:: Exercise requirements ::
Down to the final line, write out the material beneath exactly, without pictures.

:: Collected material ::

_ _ _

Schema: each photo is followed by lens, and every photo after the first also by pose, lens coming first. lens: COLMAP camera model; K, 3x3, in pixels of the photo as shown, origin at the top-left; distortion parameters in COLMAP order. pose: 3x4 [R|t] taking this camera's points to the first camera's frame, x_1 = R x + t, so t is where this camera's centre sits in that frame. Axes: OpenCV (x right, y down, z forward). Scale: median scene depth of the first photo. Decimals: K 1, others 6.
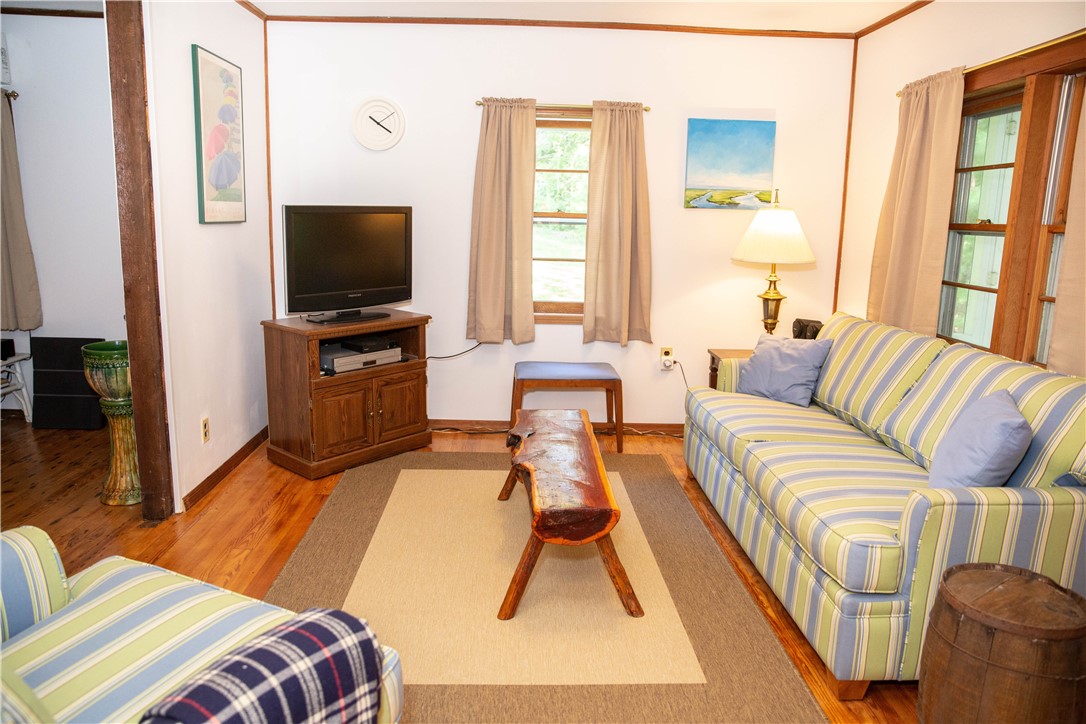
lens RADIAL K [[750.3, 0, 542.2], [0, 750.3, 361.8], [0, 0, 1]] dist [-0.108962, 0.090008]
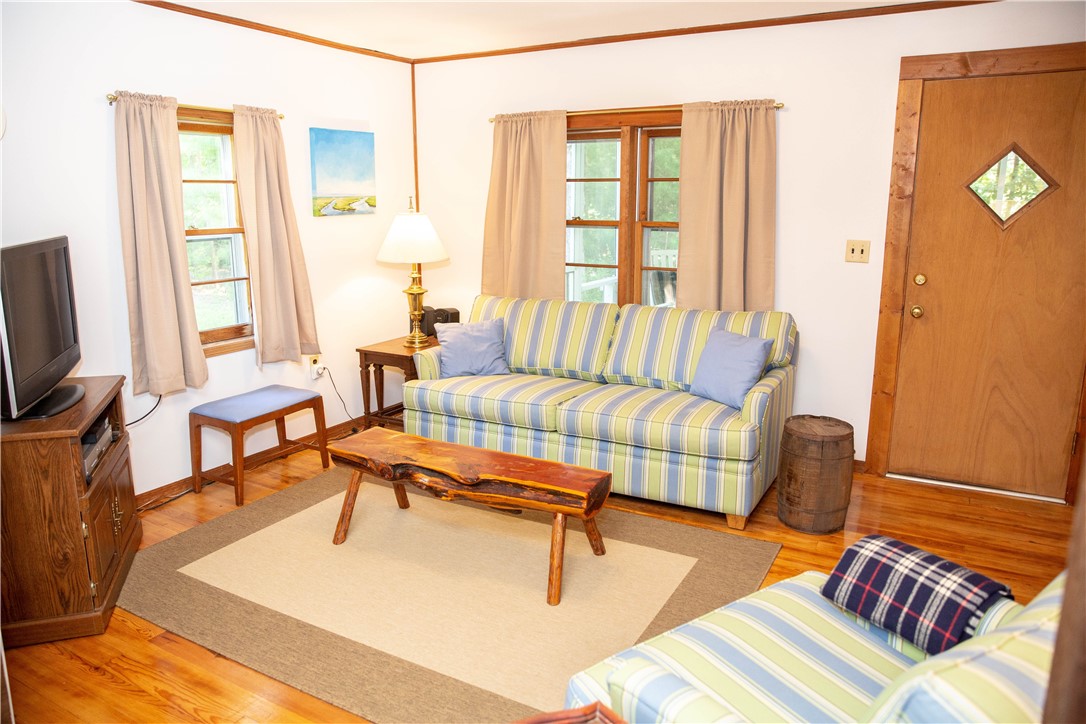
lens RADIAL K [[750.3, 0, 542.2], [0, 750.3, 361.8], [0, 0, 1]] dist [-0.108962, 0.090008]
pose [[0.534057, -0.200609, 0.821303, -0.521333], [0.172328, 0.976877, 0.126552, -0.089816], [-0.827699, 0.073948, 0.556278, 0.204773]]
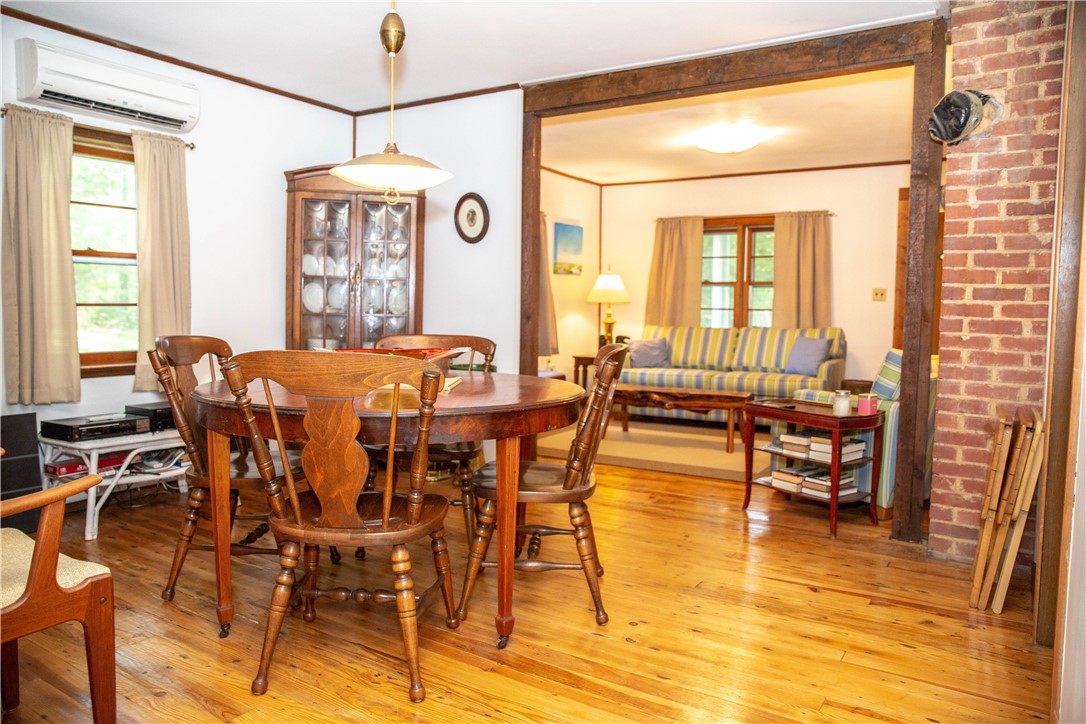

_ _ _

:: Solution to the problem ::
Schema: each photo is followed by lens, and every photo after the first also by pose, lens coming first. lens: COLMAP camera model; K, 3x3, in pixels of the photo as shown, origin at the top-left; distortion parameters in COLMAP order. pose: 3x4 [R|t] taking this camera's points to the first camera's frame, x_1 = R x + t, so t is where this camera's centre sits in that frame. Axes: OpenCV (x right, y down, z forward). Scale: median scene depth of the first photo. Decimals: K 1, others 6.
lens RADIAL K [[750.3, 0, 542.2], [0, 750.3, 361.8], [0, 0, 1]] dist [-0.108962, 0.090008]
lens RADIAL K [[750.3, 0, 542.2], [0, 750.3, 361.8], [0, 0, 1]] dist [-0.108962, 0.090008]
pose [[0.534057, -0.200609, 0.821303, -0.521333], [0.172328, 0.976877, 0.126552, -0.089816], [-0.827699, 0.073948, 0.556278, 0.204773]]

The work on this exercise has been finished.